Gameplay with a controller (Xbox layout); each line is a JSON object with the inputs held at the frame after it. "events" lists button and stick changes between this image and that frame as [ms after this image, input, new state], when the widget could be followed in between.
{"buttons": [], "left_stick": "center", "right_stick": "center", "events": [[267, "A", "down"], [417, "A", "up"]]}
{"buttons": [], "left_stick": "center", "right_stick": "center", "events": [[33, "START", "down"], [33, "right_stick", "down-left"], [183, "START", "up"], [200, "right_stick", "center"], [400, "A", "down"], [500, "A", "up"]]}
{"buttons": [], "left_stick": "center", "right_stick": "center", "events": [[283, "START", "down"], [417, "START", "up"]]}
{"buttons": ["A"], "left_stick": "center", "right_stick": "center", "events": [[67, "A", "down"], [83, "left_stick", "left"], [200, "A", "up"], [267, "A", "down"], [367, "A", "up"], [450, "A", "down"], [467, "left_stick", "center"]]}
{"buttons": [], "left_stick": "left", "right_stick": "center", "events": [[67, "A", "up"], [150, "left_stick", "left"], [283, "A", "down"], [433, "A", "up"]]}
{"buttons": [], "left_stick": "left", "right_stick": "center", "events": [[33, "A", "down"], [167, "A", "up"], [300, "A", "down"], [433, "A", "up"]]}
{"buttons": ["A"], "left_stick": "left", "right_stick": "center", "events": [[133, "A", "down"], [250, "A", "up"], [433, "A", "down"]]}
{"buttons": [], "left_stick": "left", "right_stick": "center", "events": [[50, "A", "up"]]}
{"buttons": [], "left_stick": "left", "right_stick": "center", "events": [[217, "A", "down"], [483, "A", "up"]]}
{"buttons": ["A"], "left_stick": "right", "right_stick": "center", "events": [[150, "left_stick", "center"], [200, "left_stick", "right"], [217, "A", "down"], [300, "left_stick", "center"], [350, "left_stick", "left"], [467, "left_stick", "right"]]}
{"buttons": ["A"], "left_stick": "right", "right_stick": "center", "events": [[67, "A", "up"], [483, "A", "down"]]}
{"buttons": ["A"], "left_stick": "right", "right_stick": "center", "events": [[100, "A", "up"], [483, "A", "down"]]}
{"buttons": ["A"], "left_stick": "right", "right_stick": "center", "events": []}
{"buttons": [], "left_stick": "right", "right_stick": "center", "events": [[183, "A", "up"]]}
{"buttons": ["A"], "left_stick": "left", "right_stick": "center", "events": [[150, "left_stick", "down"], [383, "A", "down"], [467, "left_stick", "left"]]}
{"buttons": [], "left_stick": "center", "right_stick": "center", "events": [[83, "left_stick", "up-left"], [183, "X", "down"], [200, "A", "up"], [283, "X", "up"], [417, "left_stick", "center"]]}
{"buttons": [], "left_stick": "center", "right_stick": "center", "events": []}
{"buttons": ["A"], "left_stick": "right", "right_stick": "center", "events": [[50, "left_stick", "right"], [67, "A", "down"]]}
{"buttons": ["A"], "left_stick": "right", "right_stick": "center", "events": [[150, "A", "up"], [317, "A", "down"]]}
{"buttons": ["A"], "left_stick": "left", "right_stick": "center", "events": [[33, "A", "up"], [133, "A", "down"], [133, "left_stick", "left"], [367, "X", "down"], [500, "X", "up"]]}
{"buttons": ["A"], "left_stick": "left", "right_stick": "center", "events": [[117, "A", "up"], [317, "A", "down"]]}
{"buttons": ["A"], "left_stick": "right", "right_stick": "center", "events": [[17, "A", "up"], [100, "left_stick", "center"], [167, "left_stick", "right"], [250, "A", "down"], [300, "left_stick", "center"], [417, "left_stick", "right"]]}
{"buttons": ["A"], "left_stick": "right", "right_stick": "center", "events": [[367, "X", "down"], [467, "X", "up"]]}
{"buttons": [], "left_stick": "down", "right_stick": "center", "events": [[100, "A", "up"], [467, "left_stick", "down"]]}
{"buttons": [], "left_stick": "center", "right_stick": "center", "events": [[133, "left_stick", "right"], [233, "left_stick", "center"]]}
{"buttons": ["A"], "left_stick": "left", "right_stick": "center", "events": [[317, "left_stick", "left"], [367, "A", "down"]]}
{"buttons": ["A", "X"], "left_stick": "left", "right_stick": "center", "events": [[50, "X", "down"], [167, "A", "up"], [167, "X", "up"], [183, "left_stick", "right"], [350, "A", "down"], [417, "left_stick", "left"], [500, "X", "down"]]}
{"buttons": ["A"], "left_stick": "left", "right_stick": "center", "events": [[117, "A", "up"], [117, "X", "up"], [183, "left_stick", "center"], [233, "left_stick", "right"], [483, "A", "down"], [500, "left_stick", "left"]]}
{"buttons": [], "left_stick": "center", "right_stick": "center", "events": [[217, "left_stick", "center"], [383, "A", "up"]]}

━━━━━━━━

TASK TO CARRY OUT: Report all lines of the material that contain the word "START".

COMPLETED EXERCISE:
{"buttons": [], "left_stick": "center", "right_stick": "center", "events": [[33, "START", "down"], [33, "right_stick", "down-left"], [183, "START", "up"], [200, "right_stick", "center"], [400, "A", "down"], [500, "A", "up"]]}
{"buttons": [], "left_stick": "center", "right_stick": "center", "events": [[283, "START", "down"], [417, "START", "up"]]}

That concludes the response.